Search code examples
performancedistributionnetezzasql-execution-plan

Netezza/PureData - Bad distribution key chosen in HASH JOIN


I am using Netezza/Pure Data for a query. I have a INNER JOIN (which became a HASH JOIN) on two columns A and B. A is a column that has good distribution and B is a column that has bad distribution. For some reason, my query plan always uses B instead A as the distribution key for that JOIN, which causes immense performance issue.

GENERATE STATISTICS does help alleviate this issue, but due to performance constraints, it is not feasiable to GENERATE STATISTICS before every query. I do it before a batch run but not in between each query within a batch.

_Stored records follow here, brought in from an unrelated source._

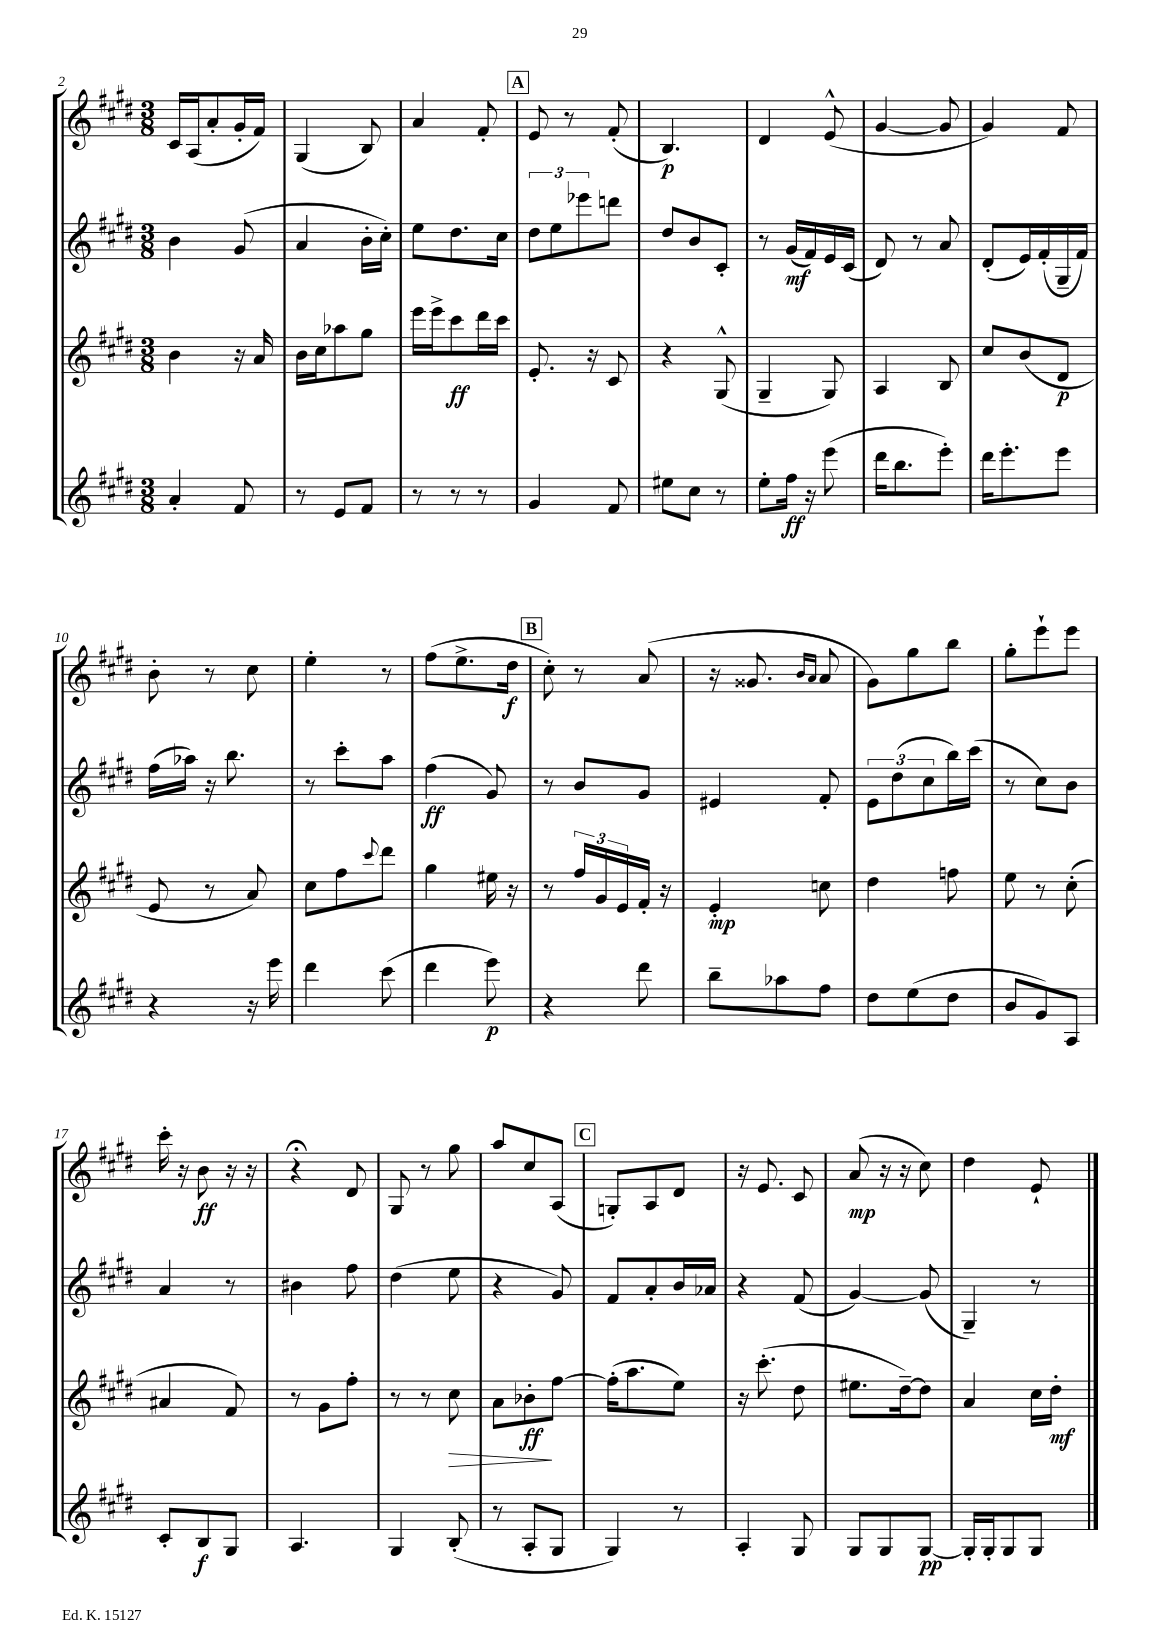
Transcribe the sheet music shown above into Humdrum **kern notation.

**kern	**kern	**kern	**kern
*staff4	*staff3	*staff2	*staff1
*clefG2	*clefG2	*clefG2	*clefG2
*k[f#c#g#d#]	*k[f#c#g#d#]	*k[f#c#g#d#]	*k[f#c#g#d#]
*M3/8	*M3/8	*M3/8	*M3/8
4a'/	4b\	4b\	16c#/LL
.	.	.	(16A/J
.	.	.	8a'/
8f#/	16r	(8g#/	16g#'/L
.	16a/	.	16f#/JJ)
=	=	=	=
8r	16b\LL	4a/	(4G#/
.	16cc#\J	.	.
8e/L	8aa-\	.	.
8f#/J	8gg#\J	16b'\LL	8B/)
.	.	16cc#'\JJ)	.
=	=	=	=
8r	16eee\LL	8ee\L	4a/
.	16eee^\J	.	.
8r	8ccc#\	8.dd#\	.
8r	16ddd#\L	.	8f#'/
.	16ccc#\JJ	16cc#\Jk	.
=	=	=	=
4g#/	8.e'/	12dd#\L	8e/
.	.	12ee\	.
.	.	.	8r
.	.	12eee-\	.
.	16r	.	.
8f#/	8c#/	8ddd\J	(8f#'/
=	=	=	=
8ee#\L	4r	8dd#/L	4.B/)
8cc#\J	.	8b/	.
8r	(8G#^^/	8c#'/J	.
=	=	=	=
8ee'\L	4G#~/	8r	4d#/
16ff#\Jk	.	(16g#/LL	.
16r	.	16f#/)	.
(8eee\	8G#/)	16e/	(8e^^/
.	.	(16c#/JJ	.
=	=	=	=
16ddd#\LK	4A/	8d#/)	[4g#/
8.bb\	.	.	.
.	.	8r	.
8eee'\J)	8B/	8a/	8g#/]
=	=	=	=
16ddd#\LK	8cc#/L	(8d#'/L	4g#/)
8.eee'\	.	.	.
.	(8b/	16e/L)	.
.	.	(16f#'/	.
8eee\J	8d#/J	16G#~/	8f#/
.	.	16f#/JJ)	.
=	=	=	=
4r	8e/	(16ff#\LL	8b'\
.	.	16aa-\JJ)	.
.	8r	16r	8r
.	.	8.bb\	.
16r	8a/)	.	8cc#\
16eee\	.	.	.
=	=	=	=
4ddd#\	8cc#\L	8r	4ee'\
.	8ff#\	8ccc#'\L	.
.	8qqccc#/	.	.
(8ccc#\	8ddd#\J	8aa\J	8r
=	=	=	=
4ddd#\	4gg#\	(4ff#\	(8ff#\L
.	.	.	8.ee^\
8eee\)	16ee#\	8g#/)	.
.	16r	.	16dd#\Jk
=	=	=	=
4r	8r	8r	8cc#'\)
.	24ff#/LL	8b/L	8r
.	24g#/	.	.
.	24e/	.	.
8ddd#\	16f#'/JJ	8g#/J	(8a/
.	16r	.	.
=	=	=	=
8bb~\L	4e'/	4e#/	16r
.	.	.	8.g##/
8aa-\	.	.	.
.	.	.	16qqb/LL
.	.	.	16qqa/JJ
8ff#\J	8cc\	8f#'/	8a/
=	=	=	=
8dd#\L	4dd#\	12e\L	8g#\L)
.	.	(12dd#\	.
(8ee\	.	.	8gg#\
.	.	12cc#\	.
8dd#\J	8ff\	16bb\L)	8bb\J
.	.	(16ccc#\JJ	.
=	=	=	=
8b/L	8ee\	8r	8gg#'\L
8g#/)	8r	8cc#\L)	8eee`\
8A/J	(8cc#'\	8b\J	8eee\J
=	=	=	=
8c#'/L	4a#/	4a/	16ccc#'\
.	.	.	16r
8B/	.	.	8b\
8G#/J	8f#/)	8r	16r
.	.	.	16r
=	=	=	=
4.A/	8r	4b#\	4r;
.	8g#\L	.	.
.	8ff#'\J	8ff#\	8d#/
=	=	=	=
4G#/	8r	(4dd#\	8G#/
.	8r	.	8r
(8B'/	8cc#\	8ee\	8gg#\
=	=	=	=
8r	8a\L	4r	8aa/L
8A'/L	8b-'\	.	8cc#/
8G#/J	[8ff#\J	8g#/)	(8A/J
=	=	=	=
4G#/)	(16ff#'\]LK	8f#/L	8G'/L)
.	8.aa\	.	.
.	.	8a'/	8A/
8r	8ee\J)	16b/L	8d#/J
.	.	16a-/JJ	.
=	=	=	=
4A'/	16r	4r	16r
.	(8.ccc#'\	.	8.e/
8G#/	8dd#\	(8f#/	8c#/
=	=	=	=
8G#/L	8.ee#\L	[4g#/)	(8a/
8G#/	.	.	16r
.	[16dd#~\k)	.	16r
[8G#/J	8dd#\]J	(8g#/]	8cc#\)
=	=	=	=
16G#'/]LL	4a/	4G#~/)	4dd#\
16G#'/J	.	.	.
8G#/	.	.	.
8G#/J	16cc#\LL	8r	8e`/
.	16dd#'\JJ	.	.
==	==	==	==
*-	*-	*-	*-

In a nutshell, the source tables have good distributions but when I join them, they choose a bad distribution key (which is actually never used as a distribution column at all in the sources).

So my question is, what are some good ways to influence the choice of distribution key in a JOIN without doing GENERATE STATISTICS. I've tried changing around the distribution columns of the source tables but that didn't do much even if I make sure all the skew's are less than 0.5.


Solution

  • The workaround is to force exhaustive planner to be used.

    set num_star_planner_rels = X; -- Set X to very high.

    According to IBM Netezza team, queries with more than 7 entities (# of tables) will use a greedy query planner called "Snowflake". At 7 or less entities, it will use the brute force approach to find the best plan.

    The trade off is that exhaustive search is very expensive for large number of entities.